The task.
In the article on China's clean energy spending, how much did China's Ministry of Finance say the central government will spend this year on energy efficiency and renewable-energy infrastructure?

Passage.
China Invests Heavily In Clean Energy - But Is It Too Little, Too Late?
How much will it cost to turn back the clock on China's ecological destruction? After years of promoting fast-paced, state-led economic growth, which has disproportionately benefited the country's massive steel, coal, and oil companies, the government is now moving to spend more on cutting emissions and supporting renewable energy.
China's Ministry of Finance said last week that the central government will spend 170 billion yuan, or almost $27 billion, this year on improving energy efficiency and building renewable-energy infrastructure. For comparison, that means the government will spend in just one year half of the entire sum spent over five years, between 2007 and 2012, on improving energy efficiency.
Those figures are certainly sizable, but billions more will be needed.
The State Environmental Protection Agency said that pollution cost the national economy more than $200 billion in one year -- and that was in 2006. China is now the world's top emitter of carbon dioxide, ahead of the U.S., which it surpassed in 2007. The country also passed the U.S. to become the world's greatest energy consumer in 2009. In 2010 it overtook Japan to become the world's second-largest economy.
But that also means China is a very inefficient energy user, consuming more energy and making more pollution to generate a unit of GDP compared to either the U.S. or Japan.

Data excerpt.
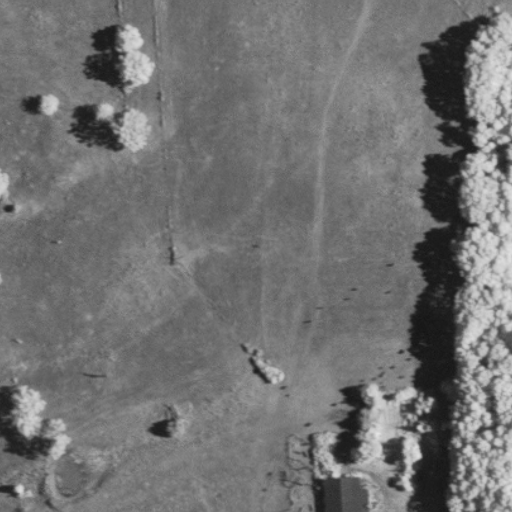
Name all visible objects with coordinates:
road: (390, 485)
building: (346, 494)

Reply.
170 billion yuan, or almost $27 billion.